1 lb. red currants ( I used black currants)
1 lb. powdered sugar (I used cane sugar)
Heat paper towel-dried black currants & sugar in large pot, stirring constantly. Boil for 8 -10 minutes. Strain black currants through a fine sieve or cheesecloth, mashing them with a wooden spoon to extract juice.
Pour into warmed canning jars.
Slide a piece of wax paper dipped in brandy, cut to size, on top of jam.
Put on Ball jar lid, then rim. Store in cool, dark place. Refrigerate after opening
-Recipe from Eliza Acton - from Summer Cooking by Elizabeth David
It’s the start of canning season in the heartland. On farms, in towns, even wee apartments, any locale with good soil and an agrarian state of mind the graniteware water bath canners are dusted off and dwarfing stove tops, gearing up for the most productive enterprise of summer--putting up jams, jellies, tomatoes, relishes, pickles, applesauce, etc. It’s hot, messy work but the end product fills a home with a primeval connection to the Fertile Crescent.
My canner has not been used in over 20 years yet we optimistically instructed movers to pack and unpack it four times since its Grand Forks, North Dakota heyday. And what a heyday it was. No other place we’ve lived have myriad friends routinely showed up on our doorstep in July, August and early September with five-gallon buckets filled with tomatoes, corn, squash, cucumbers, green peppers or crabapples. All this bounty was at most 10 minutes from its field of origin. We had our own garden vegetables and fruits, too. Plus, we went potato gleaning in September, after the combines swept through the fields. Imagine the calories burned just corralling all this food. Those were the days.
Summertime in the Valley
Abundance, suddenly thrust upon us, reveals one of those sweet human graces: people are hardwired not to waste good food. If the most popular summertime pastime in the Red River Valley was gardening (tied with fishing and golf ) then the second was finding donees for the flourishing veggies. Which led naturally to a third essential job: Canning.
I’ve not canned a single jar of anything since leaving the Valley because I presumed it was simply a given that one also grew what goes into the jars, or at least know the person who did. I can think of just two North Dakotans who still can their own produce, grown on their own farm, the Letvin’s near Kief.
All my presumptions changed last week while savoring Elizabeth David’s Summer Cooking. Her recipes on canning reminded me of the productive row of currant bushes that flanked our sunny deck in Grand Forks, and the quarts of berries Anna picked for us each July. Somehow a catalyst took hold of me, reading David debate the merits of removing currant stems, or not, when suddenly I thought...why don’t I just buy black currants!

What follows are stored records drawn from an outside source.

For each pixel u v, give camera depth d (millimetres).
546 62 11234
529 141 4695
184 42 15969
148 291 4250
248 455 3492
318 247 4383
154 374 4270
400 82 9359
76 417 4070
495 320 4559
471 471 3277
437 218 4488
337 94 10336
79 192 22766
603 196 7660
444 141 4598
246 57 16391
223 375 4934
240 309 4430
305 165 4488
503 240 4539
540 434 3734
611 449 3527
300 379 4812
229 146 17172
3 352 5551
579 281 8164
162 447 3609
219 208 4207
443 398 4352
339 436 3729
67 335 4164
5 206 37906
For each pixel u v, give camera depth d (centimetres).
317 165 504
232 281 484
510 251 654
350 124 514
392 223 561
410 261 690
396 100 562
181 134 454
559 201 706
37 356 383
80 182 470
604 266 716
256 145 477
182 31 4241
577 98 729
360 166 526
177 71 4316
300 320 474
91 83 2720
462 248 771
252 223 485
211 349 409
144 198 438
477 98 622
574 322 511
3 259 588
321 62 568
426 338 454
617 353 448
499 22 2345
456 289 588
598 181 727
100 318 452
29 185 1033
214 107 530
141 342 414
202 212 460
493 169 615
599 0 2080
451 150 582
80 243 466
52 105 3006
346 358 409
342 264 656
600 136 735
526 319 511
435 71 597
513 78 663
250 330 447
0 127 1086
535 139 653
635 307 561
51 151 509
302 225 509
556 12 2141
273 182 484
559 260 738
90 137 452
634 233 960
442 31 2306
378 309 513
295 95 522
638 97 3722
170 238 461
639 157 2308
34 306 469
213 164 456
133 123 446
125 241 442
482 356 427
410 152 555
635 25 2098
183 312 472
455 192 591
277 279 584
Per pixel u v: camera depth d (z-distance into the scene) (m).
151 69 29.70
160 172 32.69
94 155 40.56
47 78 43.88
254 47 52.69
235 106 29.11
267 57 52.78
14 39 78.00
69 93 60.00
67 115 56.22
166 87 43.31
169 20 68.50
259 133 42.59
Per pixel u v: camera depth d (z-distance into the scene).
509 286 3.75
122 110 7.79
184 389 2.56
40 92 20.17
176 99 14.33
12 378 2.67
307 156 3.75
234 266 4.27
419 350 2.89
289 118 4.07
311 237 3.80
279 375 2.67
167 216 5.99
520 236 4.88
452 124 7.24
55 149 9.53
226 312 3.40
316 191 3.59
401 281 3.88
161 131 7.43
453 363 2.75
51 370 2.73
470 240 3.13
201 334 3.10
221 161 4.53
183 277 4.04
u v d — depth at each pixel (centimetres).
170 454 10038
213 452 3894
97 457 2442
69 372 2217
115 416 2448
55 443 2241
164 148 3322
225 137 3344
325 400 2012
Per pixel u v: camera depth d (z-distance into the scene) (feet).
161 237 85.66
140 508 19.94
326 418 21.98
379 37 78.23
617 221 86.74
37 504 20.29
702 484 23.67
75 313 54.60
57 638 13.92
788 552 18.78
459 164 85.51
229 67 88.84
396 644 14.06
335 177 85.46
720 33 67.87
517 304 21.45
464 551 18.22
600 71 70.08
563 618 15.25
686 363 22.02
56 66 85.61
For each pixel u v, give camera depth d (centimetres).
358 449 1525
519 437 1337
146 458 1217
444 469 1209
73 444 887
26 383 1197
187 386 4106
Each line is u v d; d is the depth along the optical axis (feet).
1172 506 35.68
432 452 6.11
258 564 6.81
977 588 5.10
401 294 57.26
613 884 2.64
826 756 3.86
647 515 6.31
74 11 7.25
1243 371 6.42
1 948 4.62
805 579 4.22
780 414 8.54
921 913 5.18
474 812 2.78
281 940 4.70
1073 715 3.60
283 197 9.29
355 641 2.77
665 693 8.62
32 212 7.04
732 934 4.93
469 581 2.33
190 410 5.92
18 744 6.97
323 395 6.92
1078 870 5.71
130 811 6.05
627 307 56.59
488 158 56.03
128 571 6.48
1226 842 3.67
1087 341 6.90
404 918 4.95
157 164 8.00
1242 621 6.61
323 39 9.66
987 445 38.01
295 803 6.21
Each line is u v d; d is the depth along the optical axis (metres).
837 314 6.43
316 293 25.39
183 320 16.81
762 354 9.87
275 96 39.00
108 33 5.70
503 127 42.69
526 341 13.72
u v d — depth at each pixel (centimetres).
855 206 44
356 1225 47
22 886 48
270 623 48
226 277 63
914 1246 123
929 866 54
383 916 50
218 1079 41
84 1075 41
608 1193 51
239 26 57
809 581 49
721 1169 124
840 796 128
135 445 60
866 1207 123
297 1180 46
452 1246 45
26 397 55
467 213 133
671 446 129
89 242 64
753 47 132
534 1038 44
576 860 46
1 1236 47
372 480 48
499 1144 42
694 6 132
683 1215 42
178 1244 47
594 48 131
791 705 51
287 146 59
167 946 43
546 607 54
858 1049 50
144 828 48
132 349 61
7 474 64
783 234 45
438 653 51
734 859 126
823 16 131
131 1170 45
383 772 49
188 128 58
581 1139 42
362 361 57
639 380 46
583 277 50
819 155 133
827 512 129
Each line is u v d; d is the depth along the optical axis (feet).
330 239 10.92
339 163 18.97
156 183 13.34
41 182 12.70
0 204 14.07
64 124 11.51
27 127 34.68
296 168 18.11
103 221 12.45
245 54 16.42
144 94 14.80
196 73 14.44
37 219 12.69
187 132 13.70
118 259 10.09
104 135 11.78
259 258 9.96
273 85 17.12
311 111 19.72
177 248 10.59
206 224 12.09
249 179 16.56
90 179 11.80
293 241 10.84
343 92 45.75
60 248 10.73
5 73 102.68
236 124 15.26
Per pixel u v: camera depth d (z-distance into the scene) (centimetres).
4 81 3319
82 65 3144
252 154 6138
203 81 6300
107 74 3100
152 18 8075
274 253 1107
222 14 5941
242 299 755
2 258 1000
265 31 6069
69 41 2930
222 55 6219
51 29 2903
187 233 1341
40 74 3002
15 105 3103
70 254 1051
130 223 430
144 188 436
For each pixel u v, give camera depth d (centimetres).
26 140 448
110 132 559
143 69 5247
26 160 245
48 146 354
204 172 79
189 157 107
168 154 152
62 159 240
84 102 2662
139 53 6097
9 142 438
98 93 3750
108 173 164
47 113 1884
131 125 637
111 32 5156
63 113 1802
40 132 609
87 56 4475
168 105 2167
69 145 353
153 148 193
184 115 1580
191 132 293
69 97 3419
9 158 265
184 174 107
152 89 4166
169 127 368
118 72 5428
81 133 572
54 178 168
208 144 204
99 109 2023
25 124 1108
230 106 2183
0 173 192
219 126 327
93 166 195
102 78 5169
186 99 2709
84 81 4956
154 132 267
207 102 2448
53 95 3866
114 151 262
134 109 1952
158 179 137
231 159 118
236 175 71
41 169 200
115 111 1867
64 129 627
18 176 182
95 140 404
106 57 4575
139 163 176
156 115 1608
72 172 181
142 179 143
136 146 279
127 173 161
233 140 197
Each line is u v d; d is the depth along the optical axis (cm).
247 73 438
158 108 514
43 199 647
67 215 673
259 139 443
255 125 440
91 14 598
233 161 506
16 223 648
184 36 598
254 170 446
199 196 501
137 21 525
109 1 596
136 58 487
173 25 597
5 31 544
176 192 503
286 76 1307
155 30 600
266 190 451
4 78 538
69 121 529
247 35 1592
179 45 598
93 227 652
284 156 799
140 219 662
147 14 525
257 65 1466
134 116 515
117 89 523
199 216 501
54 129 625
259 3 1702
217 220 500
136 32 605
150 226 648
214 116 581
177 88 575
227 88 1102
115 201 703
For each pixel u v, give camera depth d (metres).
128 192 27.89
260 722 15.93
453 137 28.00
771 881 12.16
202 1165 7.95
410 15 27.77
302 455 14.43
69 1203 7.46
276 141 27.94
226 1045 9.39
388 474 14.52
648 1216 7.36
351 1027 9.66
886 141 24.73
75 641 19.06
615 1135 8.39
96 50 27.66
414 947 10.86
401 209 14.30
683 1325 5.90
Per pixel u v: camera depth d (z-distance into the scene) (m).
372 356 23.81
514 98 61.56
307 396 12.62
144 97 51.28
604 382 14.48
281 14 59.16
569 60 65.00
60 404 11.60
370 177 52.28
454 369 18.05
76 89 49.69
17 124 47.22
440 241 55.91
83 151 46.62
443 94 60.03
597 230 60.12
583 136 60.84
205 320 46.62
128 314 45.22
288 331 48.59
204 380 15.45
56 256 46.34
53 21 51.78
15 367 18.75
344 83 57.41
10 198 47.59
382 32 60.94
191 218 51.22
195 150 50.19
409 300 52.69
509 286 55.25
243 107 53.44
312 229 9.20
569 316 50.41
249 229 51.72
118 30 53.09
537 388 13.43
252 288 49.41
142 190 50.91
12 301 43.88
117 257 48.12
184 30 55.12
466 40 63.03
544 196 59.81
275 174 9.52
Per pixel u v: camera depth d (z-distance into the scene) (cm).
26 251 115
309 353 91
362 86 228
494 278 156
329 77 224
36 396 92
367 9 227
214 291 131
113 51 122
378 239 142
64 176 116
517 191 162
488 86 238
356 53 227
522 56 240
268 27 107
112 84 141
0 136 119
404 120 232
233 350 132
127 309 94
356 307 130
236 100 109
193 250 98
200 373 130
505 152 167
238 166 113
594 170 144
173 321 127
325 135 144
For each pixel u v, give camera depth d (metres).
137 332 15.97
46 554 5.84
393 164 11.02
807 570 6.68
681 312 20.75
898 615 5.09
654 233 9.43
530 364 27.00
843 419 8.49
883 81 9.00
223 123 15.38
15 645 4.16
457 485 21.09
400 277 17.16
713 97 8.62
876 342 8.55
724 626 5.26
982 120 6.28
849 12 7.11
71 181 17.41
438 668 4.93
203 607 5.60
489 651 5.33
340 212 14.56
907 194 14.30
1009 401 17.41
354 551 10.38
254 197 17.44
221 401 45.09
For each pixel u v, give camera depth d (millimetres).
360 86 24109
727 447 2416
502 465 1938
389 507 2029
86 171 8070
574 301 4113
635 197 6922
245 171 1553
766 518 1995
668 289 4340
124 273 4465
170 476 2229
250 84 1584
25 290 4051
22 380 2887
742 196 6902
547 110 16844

My homemade half pint jars of black currant jam
Bought them I did, at the Middleburg, Virginia farmer’s market. The farmer at the table I got them at gave me convoluted lefts and rights turns, just off the Plains Road on how to get to his farm so at least the berries haven’t been shipped across country, although I suspect few currants are shipped anywhere. Who even knows what they look like?
My new-found flexibility has paid off for I’ve rediscovered how much BETTER tasting jam is when canned in small batches. The recipe I used is called Red Currant Jelly but mine turned out more like jam, possibly because i used cane sugar instead of powdered or my straining left much to be desired or American currants are different than English. David mentions that English currants are inferior to the French, which have more flavor!) Whatever the distinctions the taste is nonetheless dazzling. If my blog included a taste-testing button you’d be dashing down to Walmart to pick up your own Ball jars as I speak...
Carol’s Fabulously Easy Dessert!
1 cup plain, nonfat yogurt
1 tablespoon homemade black currant jam
1 tablespoon Turbinado or any fine sugar
1 teaspoon-1 tablespoon half & half
Whisk together all ingredients. Now savor the delicate taste & intense raspberry hue!